Lo spirito diventa condizione per resistere alla riduzione tecnico-performativa e per costruire nuove forme di convivenza.

Contro la riduzione digitale e populista, gli autori rilanciano la necessità di pensare la complessità.

Servono a questo fine tre passaggi chiave: riconoscere la pluralità, coltivare il dialogo, sviluppare il pensiero critico.

Una società democratica deve essere “una società che pensa di più”, non solo che funziona meglio.

Dobbiamo perciò diventare poeti sociali, capaci di intrecciare tecnica, relazioni e senso, altrimenti ci ridurremo appunto a macchine celibi, ingranaggi isolati ed efficienti ma sterili.

 Quello di poeta sociale (immagine introdotta da papa Francesco in un incontro del 2021 con i rappresentanti dei movimenti sociali) rappresenta un modello antropologico e politico che non rifiuta la tecnica, ma la reintegra dentro una visione più ampia di umanizzazione del mondo.

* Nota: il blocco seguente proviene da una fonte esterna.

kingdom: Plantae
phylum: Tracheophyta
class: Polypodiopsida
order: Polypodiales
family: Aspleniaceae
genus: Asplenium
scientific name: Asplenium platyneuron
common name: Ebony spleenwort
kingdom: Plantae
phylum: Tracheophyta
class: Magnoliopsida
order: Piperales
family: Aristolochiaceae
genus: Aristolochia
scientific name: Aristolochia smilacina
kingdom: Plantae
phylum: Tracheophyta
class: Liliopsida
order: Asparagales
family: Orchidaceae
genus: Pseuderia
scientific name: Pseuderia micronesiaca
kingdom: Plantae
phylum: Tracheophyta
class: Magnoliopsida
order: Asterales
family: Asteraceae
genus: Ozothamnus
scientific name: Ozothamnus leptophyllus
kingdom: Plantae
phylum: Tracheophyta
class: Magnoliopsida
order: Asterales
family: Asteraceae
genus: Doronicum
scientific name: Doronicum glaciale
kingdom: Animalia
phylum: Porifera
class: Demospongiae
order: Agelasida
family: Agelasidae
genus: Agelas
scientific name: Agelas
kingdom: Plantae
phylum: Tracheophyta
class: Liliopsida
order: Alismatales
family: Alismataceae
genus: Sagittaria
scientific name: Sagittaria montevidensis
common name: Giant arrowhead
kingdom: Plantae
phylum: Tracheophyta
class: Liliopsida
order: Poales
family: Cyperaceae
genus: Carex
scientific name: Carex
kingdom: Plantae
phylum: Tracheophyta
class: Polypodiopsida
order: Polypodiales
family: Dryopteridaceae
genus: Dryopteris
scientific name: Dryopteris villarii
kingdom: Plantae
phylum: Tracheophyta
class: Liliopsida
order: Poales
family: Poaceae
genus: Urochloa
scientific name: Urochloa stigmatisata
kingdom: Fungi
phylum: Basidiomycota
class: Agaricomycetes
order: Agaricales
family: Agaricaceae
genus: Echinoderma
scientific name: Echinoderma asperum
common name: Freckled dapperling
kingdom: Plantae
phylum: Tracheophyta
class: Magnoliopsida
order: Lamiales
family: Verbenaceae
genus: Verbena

Si tratta di una risorsa per rigenerare la democrazia e la convivenza, un’alternativa anche politica all’individuo-macchina, che sappia coniugare creatività, relazionalità e responsabilità collettiva.

Individuato il percorso, resta da coltivare una generazione di poeti sociali che ci preservi dalla meccanizzazione dell’umano.